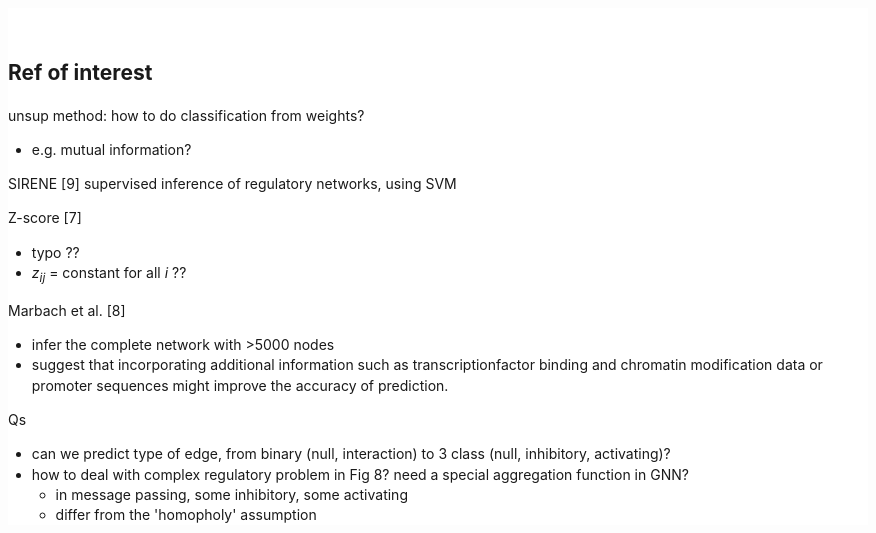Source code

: <img src="../imgs/mix-reg.png" width = "50%" alt=""/>

## Ref of interest

unsup method: how to do classification from weights?
- e.g. mutual information?

SIRENE [9] supervised inference of regulatory networks, using SVM

Z-score [7]
- typo ??
- $z_{ij}$ = constant for all $i$ ??

Marbach et al. [8]
- infer the complete network with >5000 nodes
- suggest that incorporating additional information such as transcriptionfactor binding and chromatin modification data or promoter sequences might improve the accuracy of prediction.

Qs
- can we predict type of edge, from binary (null, interaction) to 3 class (null, inhibitory, activating)?
- how to deal with complex regulatory problem in Fig 8? need a special aggregation function in GNN?
  - in message passing, some inhibitory, some activating
  - differ from the 'homopholy' assumption
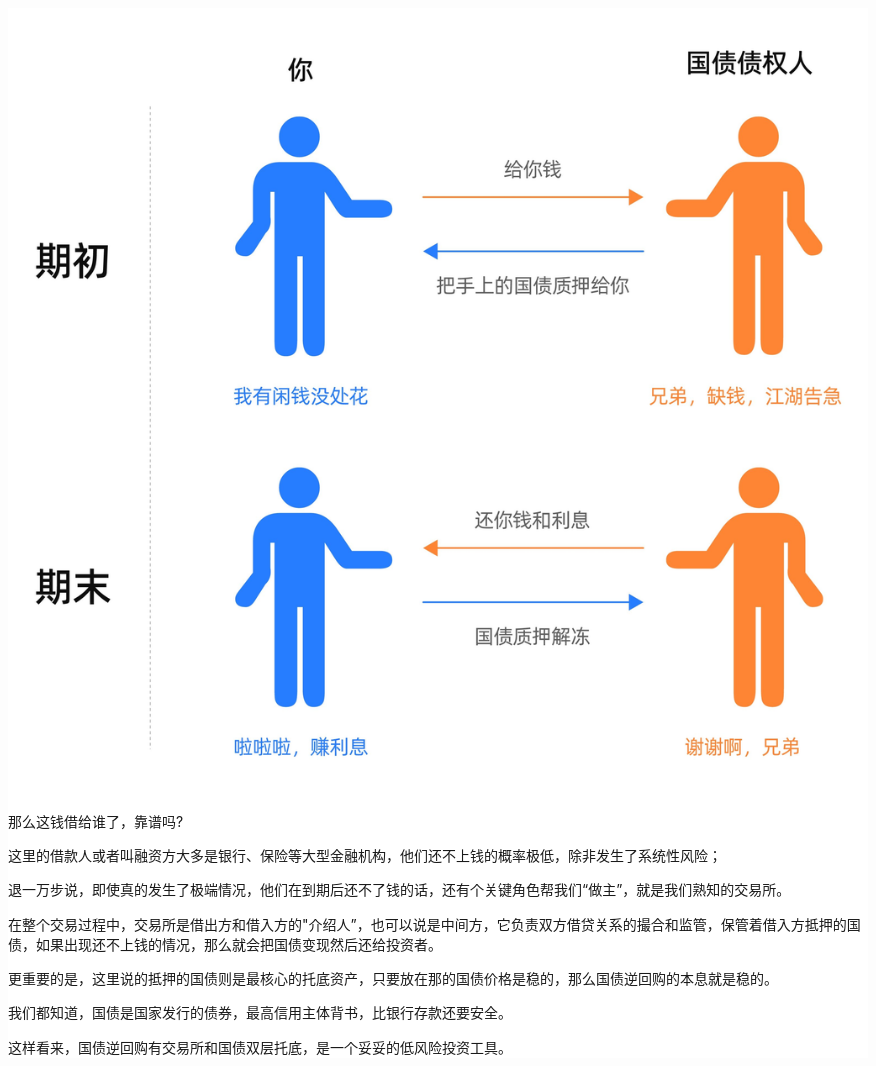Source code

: ![alt text](18e036a85f74042a3fcd0e10.png)  
  
那么这钱借给谁了，靠谱吗?  
  
这里的借款人或者叫融资方大多是银行、保险等大型金融机构，他们还不上钱的概率极低，除非发生了系统性风险；  
  
退一万步说，即使真的发生了极端情况，他们在到期后还不了钱的话，还有个关键角色帮我们“做主”，就是我们熟知的交易所。  
  
在整个交易过程中，交易所是借出方和借入方的"介绍人”，也可以说是中间方，它负责双方借贷关系的撮合和监管，保管着借入方抵押的国债，如果出现还不上钱的情况，那么就会把国债变现然后还给投资者。  
  
更重要的是，这里说的抵押的国债则是最核心的托底资产，只要放在那的国债价格是稳的，那么国债逆回购的本息就是稳的。  
  
我们都知道，国债是国家发行的债券，最高信用主体背书，比银行存款还要安全。  
  
这样看来，国债逆回购有交易所和国债双层托底，是一个妥妥的低风险投资工具。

====

Only the lines above from the line containing "## Ref of interest" through the line containing "- infer the complete network with >5000 nodes" should be retyped, exactly and with both ends included.

> _RESPONSE TO THE EXERCISE_:
## Ref of interest

unsup method: how to do classification from weights?
- e.g. mutual information?

SIRENE [9] supervised inference of regulatory networks, using SVM

Z-score [7]
- typo ??
- $z_{ij}$ = constant for all $i$ ??

Marbach et al. [8]
- infer the complete network with >5000 nodes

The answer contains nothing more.